• Problem
Count the lines below that contain the word "nella" and give only that number.

• Stored data
=== Begin Enclosure ===

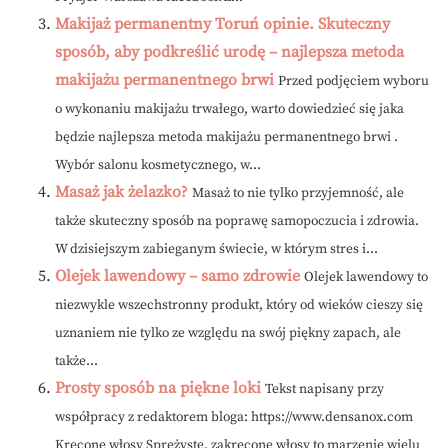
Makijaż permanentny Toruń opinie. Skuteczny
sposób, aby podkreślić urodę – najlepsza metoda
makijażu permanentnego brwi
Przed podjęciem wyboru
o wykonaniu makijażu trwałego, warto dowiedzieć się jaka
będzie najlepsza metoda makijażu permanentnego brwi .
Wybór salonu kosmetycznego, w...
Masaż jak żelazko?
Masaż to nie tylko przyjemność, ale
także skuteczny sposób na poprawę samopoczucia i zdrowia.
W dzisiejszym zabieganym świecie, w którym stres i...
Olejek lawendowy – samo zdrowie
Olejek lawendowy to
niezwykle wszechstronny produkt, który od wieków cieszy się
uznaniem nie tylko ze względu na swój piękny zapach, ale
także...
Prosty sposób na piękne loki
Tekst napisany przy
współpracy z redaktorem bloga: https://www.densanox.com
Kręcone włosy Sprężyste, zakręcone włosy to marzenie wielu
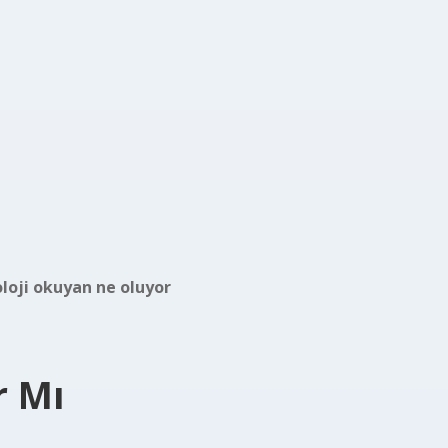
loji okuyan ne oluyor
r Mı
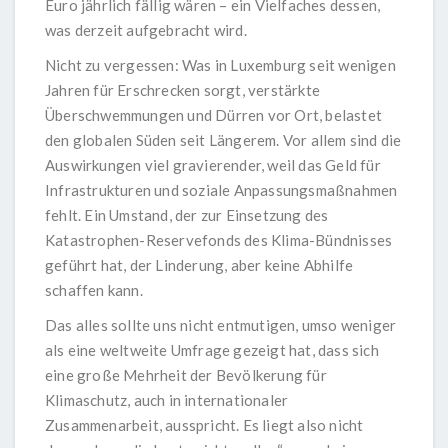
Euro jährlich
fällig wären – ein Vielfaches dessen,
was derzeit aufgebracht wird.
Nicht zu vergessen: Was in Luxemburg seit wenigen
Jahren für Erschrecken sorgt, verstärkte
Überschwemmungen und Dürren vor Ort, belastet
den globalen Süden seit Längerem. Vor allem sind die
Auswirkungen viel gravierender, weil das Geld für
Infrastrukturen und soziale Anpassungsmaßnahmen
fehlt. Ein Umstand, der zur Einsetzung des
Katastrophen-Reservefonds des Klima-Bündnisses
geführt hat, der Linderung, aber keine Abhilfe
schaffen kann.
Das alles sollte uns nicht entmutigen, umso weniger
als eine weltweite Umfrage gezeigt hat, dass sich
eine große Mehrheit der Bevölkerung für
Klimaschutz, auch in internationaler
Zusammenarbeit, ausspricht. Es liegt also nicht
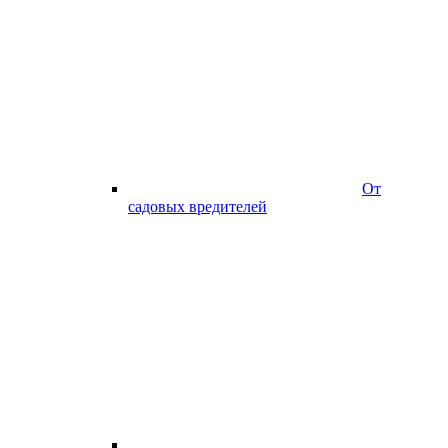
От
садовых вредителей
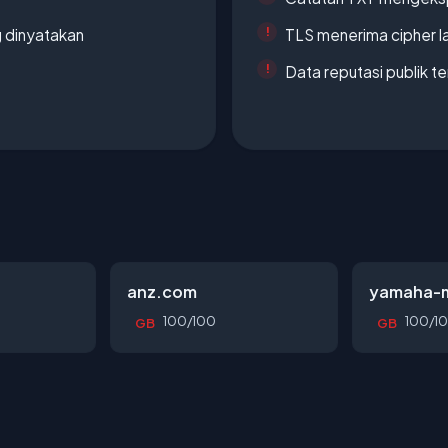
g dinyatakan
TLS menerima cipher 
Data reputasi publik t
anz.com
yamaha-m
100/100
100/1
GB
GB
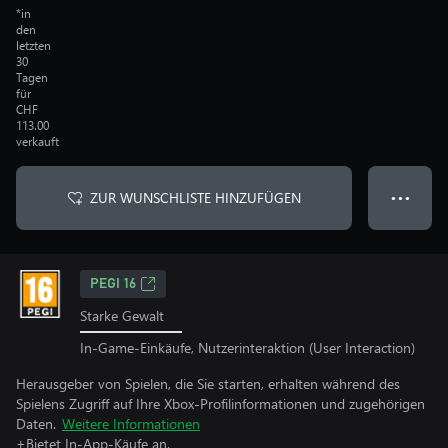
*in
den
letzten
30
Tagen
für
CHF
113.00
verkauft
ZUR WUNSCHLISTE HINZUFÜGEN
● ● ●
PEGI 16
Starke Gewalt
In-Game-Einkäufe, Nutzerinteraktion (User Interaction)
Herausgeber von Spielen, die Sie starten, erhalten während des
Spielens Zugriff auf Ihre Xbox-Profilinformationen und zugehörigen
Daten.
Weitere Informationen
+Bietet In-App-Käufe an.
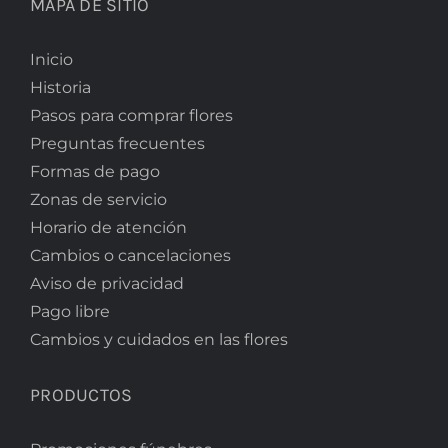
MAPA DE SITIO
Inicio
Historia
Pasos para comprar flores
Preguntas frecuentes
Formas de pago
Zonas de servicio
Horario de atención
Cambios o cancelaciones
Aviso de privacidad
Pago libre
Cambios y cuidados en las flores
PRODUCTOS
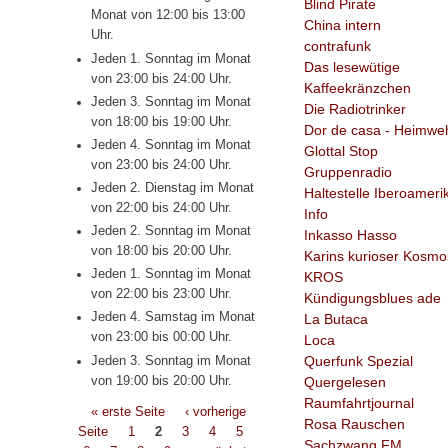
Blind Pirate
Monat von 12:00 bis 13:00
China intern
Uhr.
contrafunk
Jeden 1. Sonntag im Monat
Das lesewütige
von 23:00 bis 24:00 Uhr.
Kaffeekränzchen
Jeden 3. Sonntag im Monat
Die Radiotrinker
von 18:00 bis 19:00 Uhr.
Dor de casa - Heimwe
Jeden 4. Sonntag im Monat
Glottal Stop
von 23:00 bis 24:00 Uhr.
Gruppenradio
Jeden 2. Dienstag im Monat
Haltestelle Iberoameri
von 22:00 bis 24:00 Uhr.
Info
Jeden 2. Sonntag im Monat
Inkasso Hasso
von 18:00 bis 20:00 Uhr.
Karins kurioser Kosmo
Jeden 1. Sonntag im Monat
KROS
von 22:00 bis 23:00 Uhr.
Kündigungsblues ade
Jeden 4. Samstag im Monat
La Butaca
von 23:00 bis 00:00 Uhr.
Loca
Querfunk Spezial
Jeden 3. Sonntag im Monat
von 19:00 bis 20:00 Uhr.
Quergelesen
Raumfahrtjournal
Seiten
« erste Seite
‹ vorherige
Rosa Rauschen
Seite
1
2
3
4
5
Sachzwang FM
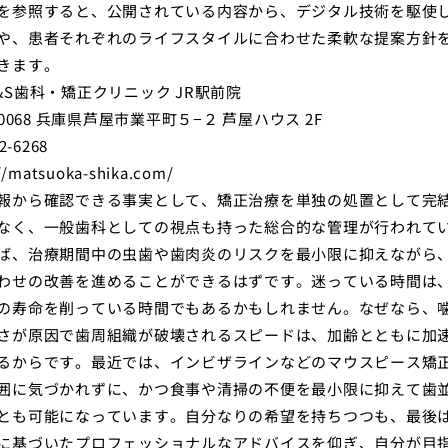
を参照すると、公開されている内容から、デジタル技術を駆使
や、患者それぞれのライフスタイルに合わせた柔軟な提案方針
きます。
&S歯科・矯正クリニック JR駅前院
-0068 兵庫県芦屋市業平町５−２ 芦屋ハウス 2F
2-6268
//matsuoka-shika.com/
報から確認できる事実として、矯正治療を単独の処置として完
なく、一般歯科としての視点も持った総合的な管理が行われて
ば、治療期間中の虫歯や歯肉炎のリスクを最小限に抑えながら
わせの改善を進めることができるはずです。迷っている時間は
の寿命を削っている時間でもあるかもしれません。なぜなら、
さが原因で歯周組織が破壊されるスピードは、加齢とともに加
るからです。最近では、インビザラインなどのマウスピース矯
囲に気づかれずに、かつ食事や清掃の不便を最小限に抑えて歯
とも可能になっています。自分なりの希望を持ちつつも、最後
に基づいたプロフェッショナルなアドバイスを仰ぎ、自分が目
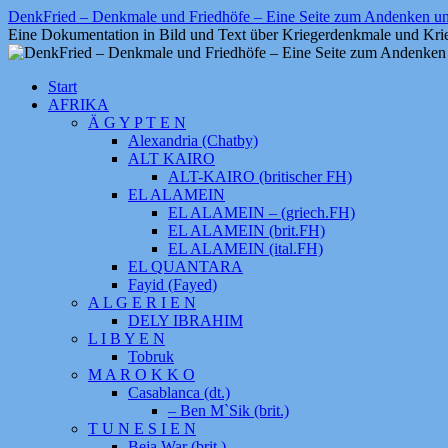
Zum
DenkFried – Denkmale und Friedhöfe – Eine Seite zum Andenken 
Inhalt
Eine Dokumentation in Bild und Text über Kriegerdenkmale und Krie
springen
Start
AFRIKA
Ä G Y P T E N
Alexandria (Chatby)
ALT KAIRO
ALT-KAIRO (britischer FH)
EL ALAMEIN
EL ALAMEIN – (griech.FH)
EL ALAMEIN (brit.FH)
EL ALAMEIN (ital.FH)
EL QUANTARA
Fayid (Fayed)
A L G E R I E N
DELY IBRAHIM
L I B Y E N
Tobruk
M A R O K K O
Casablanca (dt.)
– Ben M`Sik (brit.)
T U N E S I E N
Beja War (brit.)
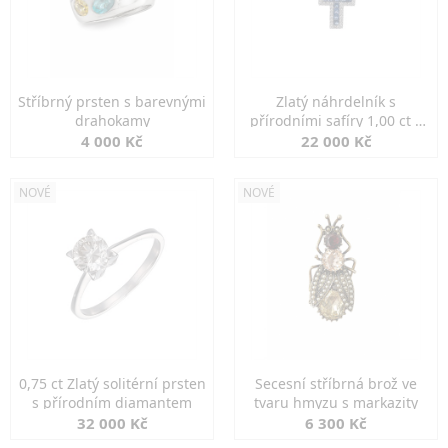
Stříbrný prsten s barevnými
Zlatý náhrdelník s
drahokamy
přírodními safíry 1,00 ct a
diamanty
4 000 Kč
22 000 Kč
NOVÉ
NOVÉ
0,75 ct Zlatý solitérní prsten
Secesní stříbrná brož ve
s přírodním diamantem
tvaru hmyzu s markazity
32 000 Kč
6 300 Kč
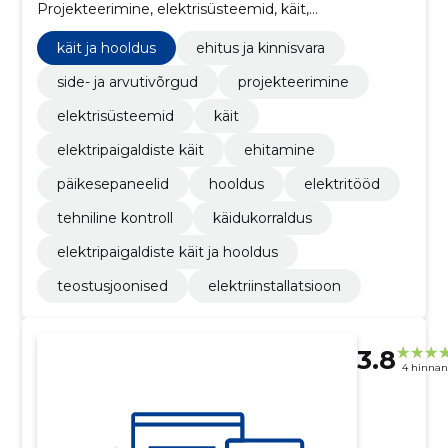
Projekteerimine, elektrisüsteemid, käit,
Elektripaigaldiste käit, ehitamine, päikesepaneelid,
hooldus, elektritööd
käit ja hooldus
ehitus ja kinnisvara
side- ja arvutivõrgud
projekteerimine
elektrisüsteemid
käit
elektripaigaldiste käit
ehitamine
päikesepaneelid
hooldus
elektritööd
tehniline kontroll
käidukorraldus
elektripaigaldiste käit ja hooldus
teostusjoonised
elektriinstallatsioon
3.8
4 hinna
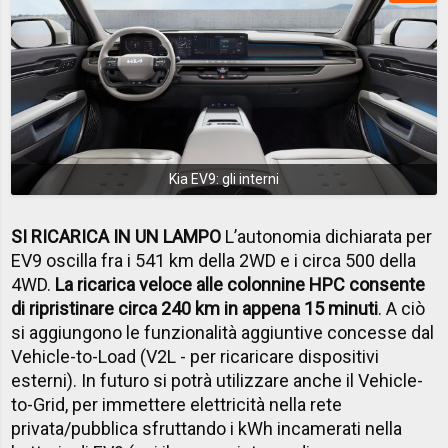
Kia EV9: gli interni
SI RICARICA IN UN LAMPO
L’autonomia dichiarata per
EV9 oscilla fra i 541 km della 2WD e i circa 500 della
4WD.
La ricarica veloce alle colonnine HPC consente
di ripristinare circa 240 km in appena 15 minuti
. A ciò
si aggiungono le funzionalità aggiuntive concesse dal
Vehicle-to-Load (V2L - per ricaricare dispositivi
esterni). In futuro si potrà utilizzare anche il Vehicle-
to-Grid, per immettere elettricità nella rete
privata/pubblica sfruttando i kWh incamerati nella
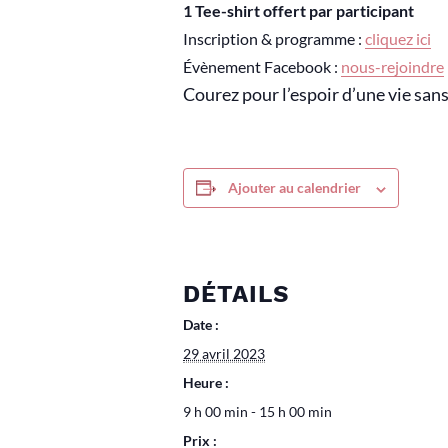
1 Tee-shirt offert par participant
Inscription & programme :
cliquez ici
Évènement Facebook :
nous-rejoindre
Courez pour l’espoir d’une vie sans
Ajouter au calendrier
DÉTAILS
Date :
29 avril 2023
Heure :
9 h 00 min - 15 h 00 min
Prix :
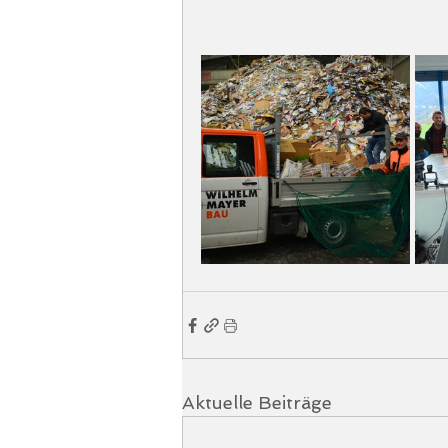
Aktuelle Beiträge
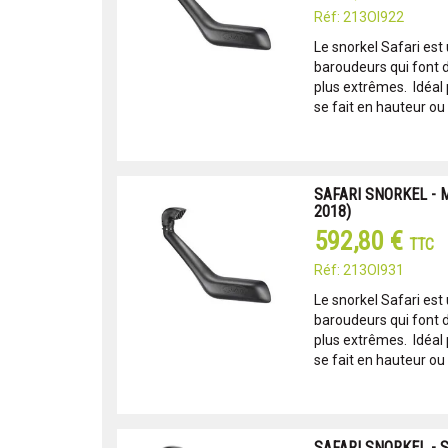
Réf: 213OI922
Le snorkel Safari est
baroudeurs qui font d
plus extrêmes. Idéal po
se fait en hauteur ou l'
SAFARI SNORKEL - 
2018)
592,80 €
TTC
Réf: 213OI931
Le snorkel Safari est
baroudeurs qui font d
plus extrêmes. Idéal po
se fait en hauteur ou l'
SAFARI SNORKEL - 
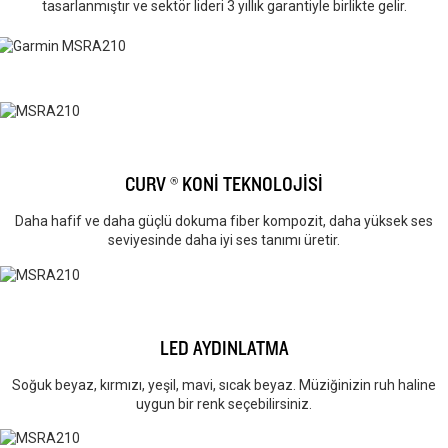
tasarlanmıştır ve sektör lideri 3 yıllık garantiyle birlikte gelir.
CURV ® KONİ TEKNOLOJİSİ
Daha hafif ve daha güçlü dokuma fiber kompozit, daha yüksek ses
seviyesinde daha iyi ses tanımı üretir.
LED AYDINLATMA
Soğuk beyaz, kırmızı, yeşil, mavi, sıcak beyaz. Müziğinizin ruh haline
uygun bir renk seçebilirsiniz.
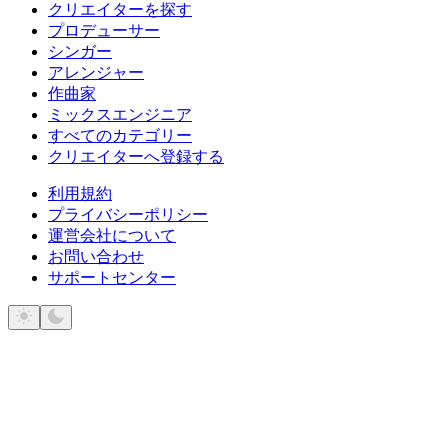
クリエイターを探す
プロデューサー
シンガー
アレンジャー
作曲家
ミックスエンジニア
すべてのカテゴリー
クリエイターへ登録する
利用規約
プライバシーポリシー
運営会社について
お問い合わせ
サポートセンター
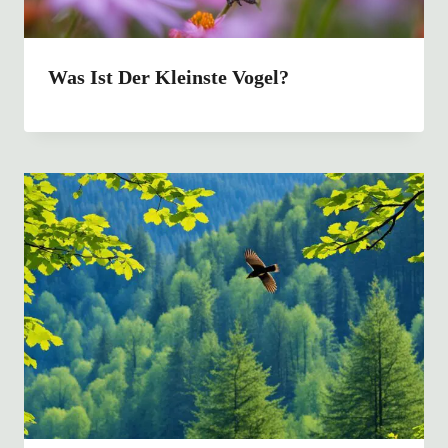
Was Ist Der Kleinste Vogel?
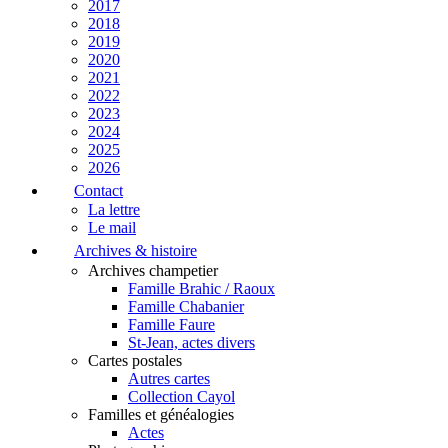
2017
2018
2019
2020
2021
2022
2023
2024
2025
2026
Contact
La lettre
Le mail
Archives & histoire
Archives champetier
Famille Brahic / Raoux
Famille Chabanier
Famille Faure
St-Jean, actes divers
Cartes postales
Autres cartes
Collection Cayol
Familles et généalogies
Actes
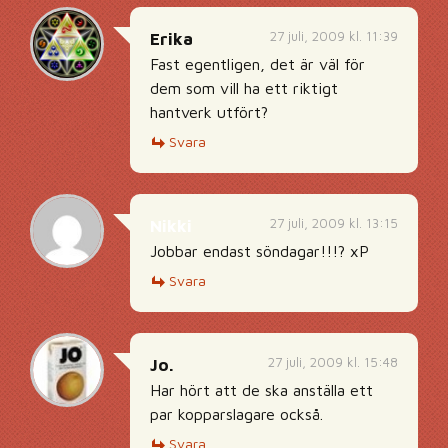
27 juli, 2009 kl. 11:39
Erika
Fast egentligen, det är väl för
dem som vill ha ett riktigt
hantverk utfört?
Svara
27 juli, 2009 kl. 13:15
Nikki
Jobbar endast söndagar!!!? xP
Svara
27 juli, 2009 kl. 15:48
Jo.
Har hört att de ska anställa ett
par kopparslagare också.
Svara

=== End Enclosure ===

• Written response
2